Some couples are hesitant to put any of their guests to work at their wedding and may resist the idea of handing out jobs, but for the people chosen for this role, it’s actually an honor to be singled out for their outgoing personalities and warmth. Obviously some thought would have to go into who would be the best people to host, and their willingness and openness would clearly factor into that choice. But everyone probably has a few friends and family members who are clearly perfect for and would relish this opportunity. Similar to inviting people to be in the wedding party, an invitation to play host at a table is a way of letting someone know they are trusted and appreciated. They don’t even have to publicize or announce their role. They can be just as successful in the role by just secretly being that super friendly person at the table that makes everyone else feel welcome and takes responsibility for the conversational flow.

CONVERSATION MENUS

Instead of having a menu of the courses to come on each plate, consider a printed conversation menu (like this, but designed to fit the wedding suite). The reality is, some people are just painfully uncomfortable starting up a conversation with a bunch of people they don’t know very well. Even the most extroverted folks often find it uncomfortable having to strike up conversations with strangers. A conversation menu is a great way to alleviate this anxiety for guests, and spark some truly engaging and meaningful discussion between them. Each course can include a topic or question to get them started.

The trick to a good conversation starter is that it gets people sharing personal stories rather than just opinions as storytelling connects us to one another more deeply. You can come up with some questions that are relevant to the guests or the wedding, but here are a few ideas to get started:

  • Describe a meaningful moment you’ve had in your life.

  • What does marriage mean to you?

  • What is something you’ve changed your mind about?

  • What did you learn about relationships from your parents? What have you tried to unlearn?

  • If you had to join another family, what type of family would it be?

  • What's the nicest thing anyone's ever done for you?

  • What small every day pleasure do you love?

  • What do you still want to discover in the world?

  • How would you like to be remembered?

If you need more ideas for great conversation starters, I highly recommend We’re Not Really Strangers. It’s a game of questions designed for connection, but the deck would be great inspiration, or just leave a stack of cards on the table!

15 TOASTS

The 15 Toasts model was created by the Art of Gathering author, Priya Parker. Tasked with getting a group of 15 people to converse from a place of vulnerability and authenticity in the context of a larger corporate event, she came up with the idea to invite everyone to give a toast on a specific topic. To keep things moving along, choose someone to start, and then each person picks the next person to give their toast. Parker has now been utilizing this approach for years and it has yielded incredibly real, honest moments of humanity and connection. An obvious choice for topic is to toast to marriage, but feel free to get creative or existential with it: to happiness, to romance, to beauty, to truth, or to the moment that changed my life. Choose a topic that feels personal and relevant to the couple, and then briefly explain the idea at the start of dinner.

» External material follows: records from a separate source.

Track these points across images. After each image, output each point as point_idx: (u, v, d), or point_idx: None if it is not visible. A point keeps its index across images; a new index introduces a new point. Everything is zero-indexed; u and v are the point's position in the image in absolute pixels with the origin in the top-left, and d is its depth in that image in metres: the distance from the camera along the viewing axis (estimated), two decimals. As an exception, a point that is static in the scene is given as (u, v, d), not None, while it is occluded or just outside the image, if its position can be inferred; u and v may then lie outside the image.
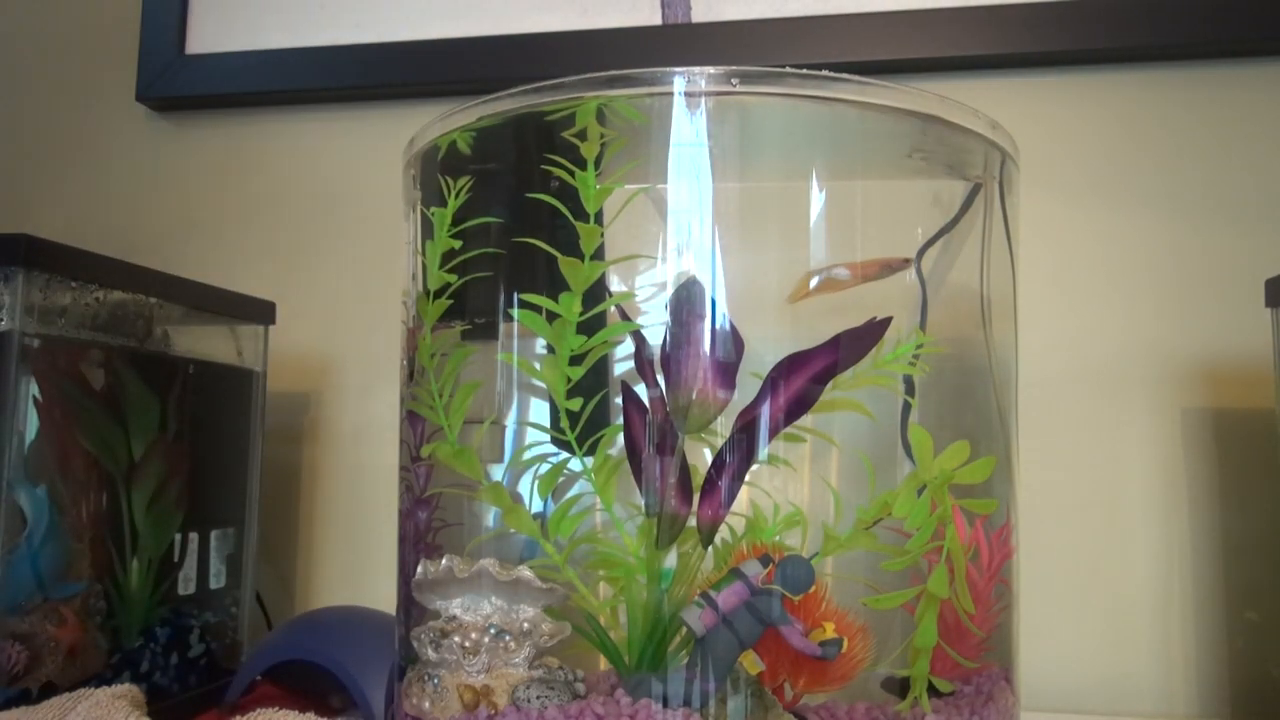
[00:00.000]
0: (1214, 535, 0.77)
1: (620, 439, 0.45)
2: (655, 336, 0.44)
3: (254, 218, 0.94)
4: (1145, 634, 0.77)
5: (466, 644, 0.47)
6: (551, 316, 0.46)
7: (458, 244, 0.49)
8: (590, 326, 0.45)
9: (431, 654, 0.47)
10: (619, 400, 0.45)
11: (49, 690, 0.58)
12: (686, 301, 0.43)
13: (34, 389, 0.59)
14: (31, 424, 0.59)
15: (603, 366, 0.46)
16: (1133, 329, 0.79)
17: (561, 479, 0.47)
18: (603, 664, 0.49)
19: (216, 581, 0.73)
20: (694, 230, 0.44)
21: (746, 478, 0.44)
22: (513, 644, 0.47)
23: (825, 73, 0.45)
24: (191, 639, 0.70)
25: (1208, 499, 0.77)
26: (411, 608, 0.50)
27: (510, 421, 0.49)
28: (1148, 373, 0.79)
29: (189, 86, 0.94)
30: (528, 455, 0.48)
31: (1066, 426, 0.79)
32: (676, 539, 0.44)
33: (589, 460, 0.46)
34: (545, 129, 0.47)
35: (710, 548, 0.44)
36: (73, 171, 0.99)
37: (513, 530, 0.48)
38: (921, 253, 0.49)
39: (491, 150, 0.50)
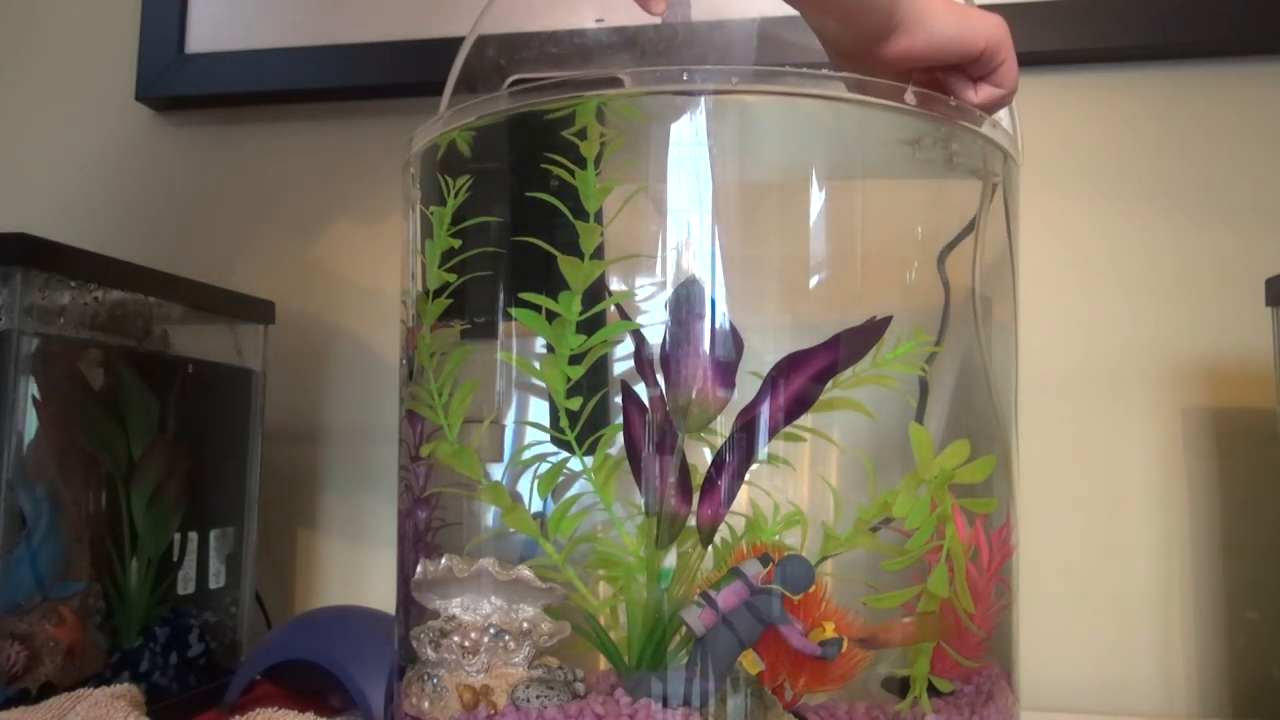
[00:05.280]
0: (1214, 535, 0.77)
1: (620, 438, 0.45)
2: (655, 336, 0.44)
3: (254, 217, 0.94)
4: (1145, 634, 0.77)
5: (466, 644, 0.47)
6: (551, 315, 0.45)
7: (457, 243, 0.49)
8: (590, 326, 0.45)
9: (431, 654, 0.47)
10: (619, 399, 0.45)
11: (48, 690, 0.58)
12: (686, 301, 0.43)
13: (33, 389, 0.59)
14: (31, 424, 0.59)
15: (602, 366, 0.46)
16: (1133, 328, 0.79)
17: (561, 478, 0.47)
18: (602, 664, 0.49)
19: (216, 581, 0.73)
20: (694, 229, 0.44)
21: (746, 477, 0.44)
22: (512, 644, 0.47)
23: (825, 72, 0.45)
24: (191, 639, 0.70)
25: (1208, 499, 0.77)
26: (411, 607, 0.50)
27: (510, 421, 0.49)
28: (1148, 372, 0.79)
29: (188, 86, 0.94)
30: (527, 455, 0.47)
31: (1066, 426, 0.79)
32: (676, 538, 0.44)
33: (589, 460, 0.46)
34: (545, 128, 0.46)
35: (710, 547, 0.44)
36: (73, 171, 0.99)
37: (512, 530, 0.48)
38: (944, 255, 0.49)
39: (491, 149, 0.50)
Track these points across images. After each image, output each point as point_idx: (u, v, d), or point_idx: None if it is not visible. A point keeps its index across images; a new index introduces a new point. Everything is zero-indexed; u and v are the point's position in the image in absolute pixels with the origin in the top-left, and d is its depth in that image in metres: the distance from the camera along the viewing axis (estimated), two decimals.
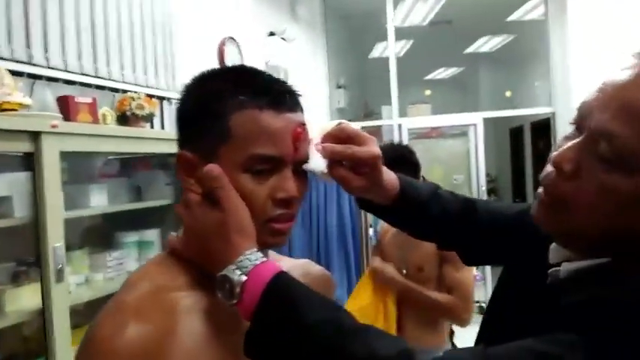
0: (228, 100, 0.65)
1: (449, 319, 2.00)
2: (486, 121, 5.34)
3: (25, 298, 1.57)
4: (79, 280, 1.88)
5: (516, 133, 7.87)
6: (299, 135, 0.67)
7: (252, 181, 0.65)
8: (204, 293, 0.66)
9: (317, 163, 0.71)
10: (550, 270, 0.68)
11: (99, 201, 1.94)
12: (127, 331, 0.58)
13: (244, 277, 0.60)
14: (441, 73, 8.92)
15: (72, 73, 2.11)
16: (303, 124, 0.69)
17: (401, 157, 1.91)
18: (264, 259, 0.62)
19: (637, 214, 0.57)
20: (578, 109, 0.63)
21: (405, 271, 1.96)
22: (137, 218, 2.14)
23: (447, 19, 6.24)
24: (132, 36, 2.47)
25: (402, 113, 5.45)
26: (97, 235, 2.11)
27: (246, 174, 0.65)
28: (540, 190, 0.66)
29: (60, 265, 1.57)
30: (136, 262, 2.10)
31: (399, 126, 5.26)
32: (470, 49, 7.73)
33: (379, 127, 5.71)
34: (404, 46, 7.09)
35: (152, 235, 2.17)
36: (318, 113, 5.19)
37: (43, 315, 1.56)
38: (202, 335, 0.63)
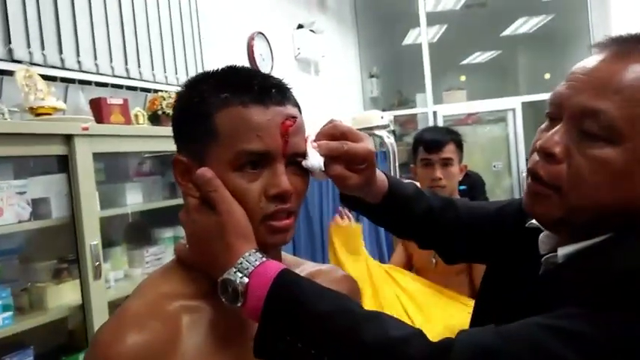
0: (213, 99, 0.65)
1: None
2: (525, 105, 5.17)
3: (66, 294, 1.64)
4: (119, 275, 1.94)
5: None
6: (287, 128, 0.65)
7: (243, 179, 0.64)
8: (210, 302, 0.66)
9: (315, 161, 0.69)
10: (545, 257, 0.69)
11: (134, 199, 1.99)
12: (125, 339, 0.58)
13: (246, 279, 0.59)
14: (477, 58, 8.68)
15: (104, 75, 2.17)
16: (293, 117, 0.67)
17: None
18: (264, 259, 0.61)
19: (631, 184, 0.61)
20: (550, 101, 0.67)
21: (434, 261, 1.91)
22: (172, 214, 2.18)
23: (481, 1, 6.05)
24: (161, 36, 2.52)
25: (437, 100, 5.34)
26: (135, 232, 2.17)
27: (236, 172, 0.64)
28: (529, 180, 0.68)
29: (97, 262, 1.63)
30: (172, 256, 2.13)
31: (434, 113, 5.17)
32: (507, 32, 7.48)
33: (414, 115, 5.63)
34: (437, 31, 6.93)
35: None
36: (351, 104, 5.15)
37: (83, 310, 1.63)
38: (206, 345, 0.63)
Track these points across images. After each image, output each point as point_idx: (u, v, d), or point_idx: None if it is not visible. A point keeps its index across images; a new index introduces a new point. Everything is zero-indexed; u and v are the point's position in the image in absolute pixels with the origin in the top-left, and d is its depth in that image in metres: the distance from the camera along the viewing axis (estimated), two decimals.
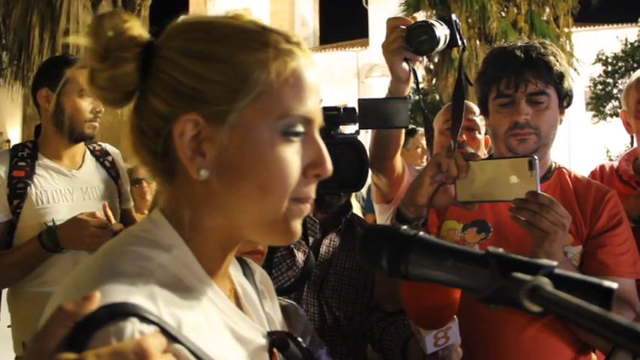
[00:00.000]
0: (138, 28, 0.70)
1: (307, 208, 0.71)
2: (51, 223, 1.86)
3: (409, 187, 1.32)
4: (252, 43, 0.68)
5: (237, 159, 0.67)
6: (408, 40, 1.37)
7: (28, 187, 1.93)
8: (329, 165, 0.71)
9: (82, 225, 1.80)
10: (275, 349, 0.79)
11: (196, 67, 0.67)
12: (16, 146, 2.06)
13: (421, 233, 0.65)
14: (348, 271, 1.50)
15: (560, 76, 1.43)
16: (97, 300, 0.57)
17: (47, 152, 2.02)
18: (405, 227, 0.67)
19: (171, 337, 0.59)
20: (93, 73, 0.69)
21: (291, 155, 0.68)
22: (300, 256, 1.41)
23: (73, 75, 1.96)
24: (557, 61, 1.44)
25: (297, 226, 0.72)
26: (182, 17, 0.74)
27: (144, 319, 0.58)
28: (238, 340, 0.72)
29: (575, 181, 1.52)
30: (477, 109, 2.05)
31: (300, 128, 0.69)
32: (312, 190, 0.71)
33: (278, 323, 0.88)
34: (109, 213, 1.89)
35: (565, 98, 1.47)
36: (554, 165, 1.54)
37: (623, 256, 1.42)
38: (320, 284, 1.48)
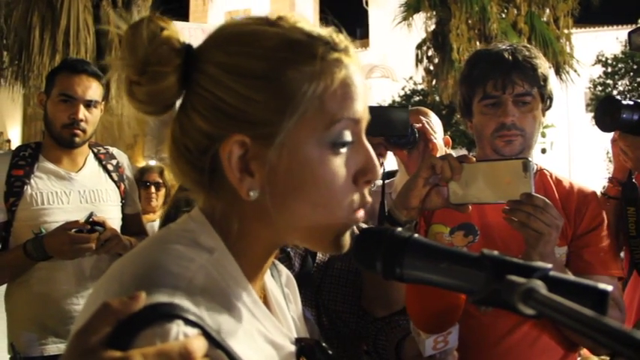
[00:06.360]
0: (176, 35, 0.67)
1: (360, 217, 0.70)
2: (38, 232, 1.88)
3: (401, 190, 1.31)
4: (298, 56, 0.65)
5: (287, 177, 0.66)
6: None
7: (25, 187, 1.95)
8: (378, 169, 0.70)
9: (64, 238, 1.82)
10: (303, 357, 0.78)
11: (239, 85, 0.65)
12: (19, 147, 2.10)
13: (416, 235, 0.65)
14: (344, 273, 1.50)
15: (545, 79, 1.46)
16: (143, 300, 0.57)
17: (48, 154, 2.05)
18: (399, 229, 0.67)
19: (212, 341, 0.59)
20: (131, 86, 0.67)
21: (341, 167, 0.67)
22: (296, 259, 1.41)
23: (58, 80, 1.99)
24: (541, 64, 1.46)
25: (347, 238, 0.71)
26: (223, 25, 0.70)
27: (188, 322, 0.57)
28: (270, 345, 0.72)
29: (557, 182, 1.53)
30: (430, 112, 2.03)
31: (348, 137, 0.67)
32: (366, 196, 0.70)
33: (301, 328, 0.88)
34: (101, 220, 1.90)
35: (547, 101, 1.49)
36: (535, 167, 1.54)
37: (607, 256, 1.45)
38: (317, 286, 1.48)
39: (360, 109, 0.68)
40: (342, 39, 0.69)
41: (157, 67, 0.65)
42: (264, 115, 0.64)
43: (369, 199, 0.70)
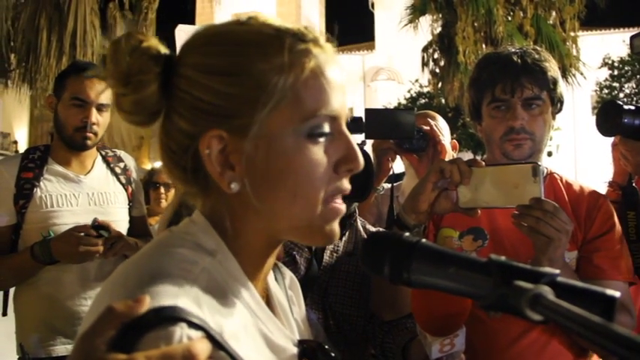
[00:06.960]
0: (155, 45, 0.70)
1: (343, 208, 0.71)
2: (46, 235, 1.89)
3: (410, 194, 1.31)
4: (266, 49, 0.68)
5: (266, 168, 0.67)
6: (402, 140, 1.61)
7: (34, 189, 1.96)
8: (360, 158, 0.71)
9: (72, 241, 1.83)
10: (305, 359, 0.78)
11: (213, 82, 0.67)
12: (28, 149, 2.11)
13: (423, 240, 0.65)
14: (352, 276, 1.50)
15: (554, 82, 1.45)
16: (147, 303, 0.58)
17: (57, 157, 2.06)
18: (407, 234, 0.67)
19: (215, 343, 0.59)
20: (118, 98, 0.70)
21: (319, 156, 0.68)
22: (302, 263, 1.41)
23: (69, 83, 1.98)
24: (551, 67, 1.45)
25: (335, 227, 0.72)
26: (197, 29, 0.73)
27: (191, 324, 0.58)
28: (271, 347, 0.73)
29: (567, 186, 1.52)
30: (438, 116, 1.98)
31: (326, 128, 0.69)
32: (345, 184, 0.71)
33: (305, 330, 0.88)
34: (105, 224, 1.91)
35: (557, 104, 1.48)
36: (545, 170, 1.53)
37: (618, 260, 1.43)
38: (324, 289, 1.48)
39: (337, 104, 0.70)
40: (310, 30, 0.71)
41: (139, 77, 0.68)
42: (237, 108, 0.67)
43: (347, 186, 0.71)
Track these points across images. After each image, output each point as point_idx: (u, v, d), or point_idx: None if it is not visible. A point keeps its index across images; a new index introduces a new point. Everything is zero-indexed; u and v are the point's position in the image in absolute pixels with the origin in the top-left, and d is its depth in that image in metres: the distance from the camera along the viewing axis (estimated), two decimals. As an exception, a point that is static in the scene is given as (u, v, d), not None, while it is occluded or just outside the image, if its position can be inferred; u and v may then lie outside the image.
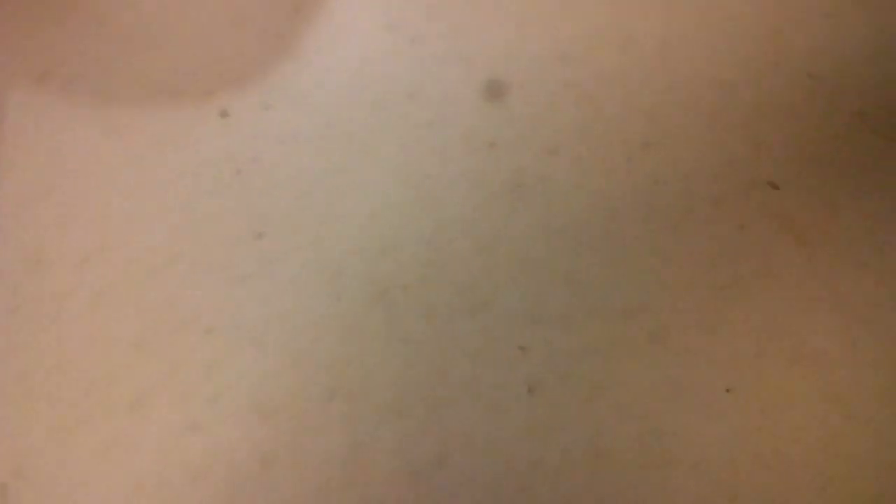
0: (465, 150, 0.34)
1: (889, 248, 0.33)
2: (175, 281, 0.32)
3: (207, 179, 0.34)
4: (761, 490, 0.30)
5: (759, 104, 0.34)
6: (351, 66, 0.35)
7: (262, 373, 0.31)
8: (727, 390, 0.31)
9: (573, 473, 0.30)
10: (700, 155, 0.34)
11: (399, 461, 0.31)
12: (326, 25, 0.36)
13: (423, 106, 0.34)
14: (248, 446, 0.31)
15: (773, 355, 0.31)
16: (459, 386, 0.31)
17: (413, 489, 0.30)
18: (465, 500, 0.30)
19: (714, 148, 0.34)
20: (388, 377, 0.31)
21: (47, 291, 0.33)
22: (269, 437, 0.31)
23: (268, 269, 0.32)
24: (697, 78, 0.35)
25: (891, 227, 0.33)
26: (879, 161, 0.33)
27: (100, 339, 0.32)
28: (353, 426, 0.31)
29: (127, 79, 0.35)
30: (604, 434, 0.31)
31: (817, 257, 0.33)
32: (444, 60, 0.35)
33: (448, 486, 0.30)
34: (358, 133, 0.34)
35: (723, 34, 0.35)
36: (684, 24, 0.35)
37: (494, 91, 0.35)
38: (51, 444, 0.30)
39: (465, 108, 0.34)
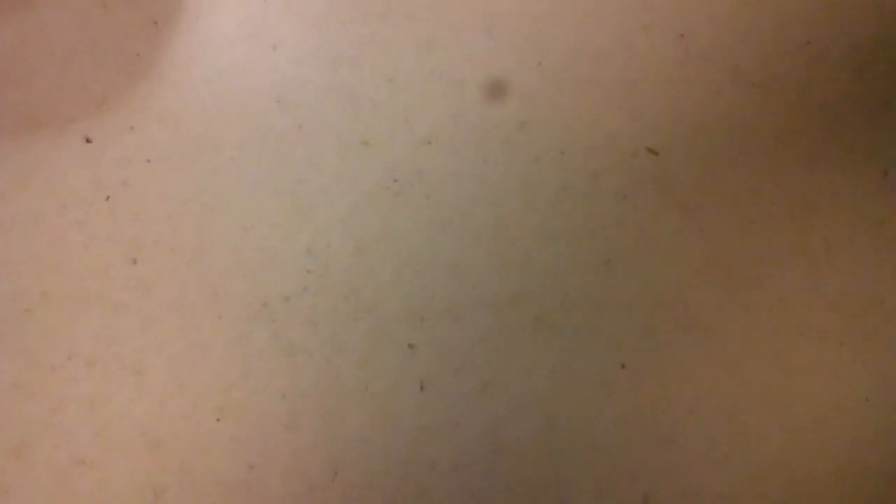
0: (337, 151, 0.35)
1: (775, 204, 0.33)
2: (50, 316, 0.33)
3: (75, 208, 0.34)
4: (661, 466, 0.31)
5: (632, 70, 0.35)
6: (214, 79, 0.36)
7: (147, 401, 0.32)
8: (622, 366, 0.32)
9: (471, 470, 0.31)
10: (577, 128, 0.34)
11: (294, 477, 0.31)
12: (186, 40, 0.37)
13: (290, 111, 0.35)
14: (139, 478, 0.32)
15: (665, 327, 0.32)
16: (350, 392, 0.32)
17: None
18: (362, 507, 0.31)
19: (590, 120, 0.35)
20: (277, 392, 0.32)
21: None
22: (160, 467, 0.32)
23: (144, 295, 0.33)
24: (567, 50, 0.35)
25: (776, 183, 0.34)
26: (758, 115, 0.34)
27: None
28: (245, 446, 0.32)
29: (-18, 115, 0.35)
30: (500, 426, 0.32)
31: (703, 222, 0.33)
32: (308, 63, 0.36)
33: (345, 496, 0.31)
34: (226, 145, 0.35)
35: (589, 4, 0.36)
36: (548, -2, 0.36)
37: (361, 88, 0.35)
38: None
39: (334, 108, 0.35)
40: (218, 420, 0.32)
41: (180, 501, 0.32)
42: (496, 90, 0.36)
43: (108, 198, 0.35)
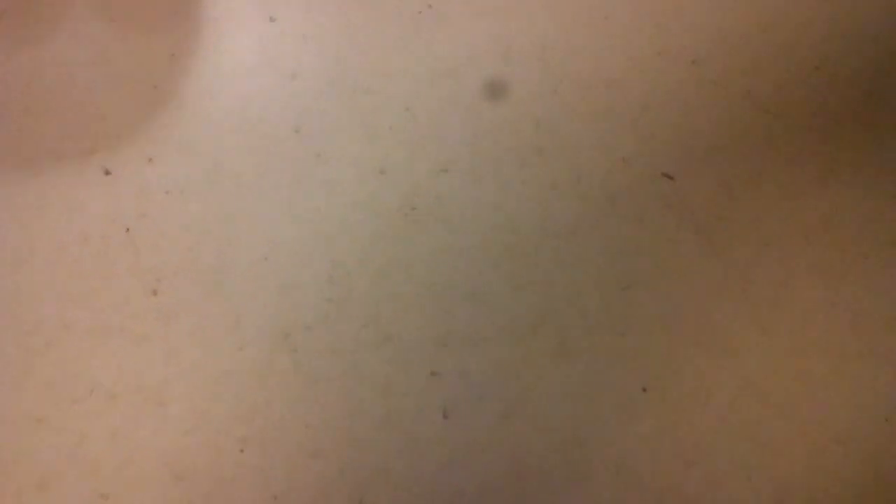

INVITE GUESTS TO SHARE THEIR FAVORITE MEMORY

If you want to keep it simple, when the wedding couple thanks everyone for coming and welcomes them to start eating, they can invite their guests to share their favorite, most embarrassing, or most meaningful memory they have of each of them, or the two of them as a couple. Sharing personal, relevant, and meaningful stories is far more engaging than just sharing how they know them or why they are at their wedding. It has the added benefit of guests learning something new about the couple, and since only a few choice people are typically invited to give toasts to the whole room, it essentially gives everyone the opportunity to share what they mean to them.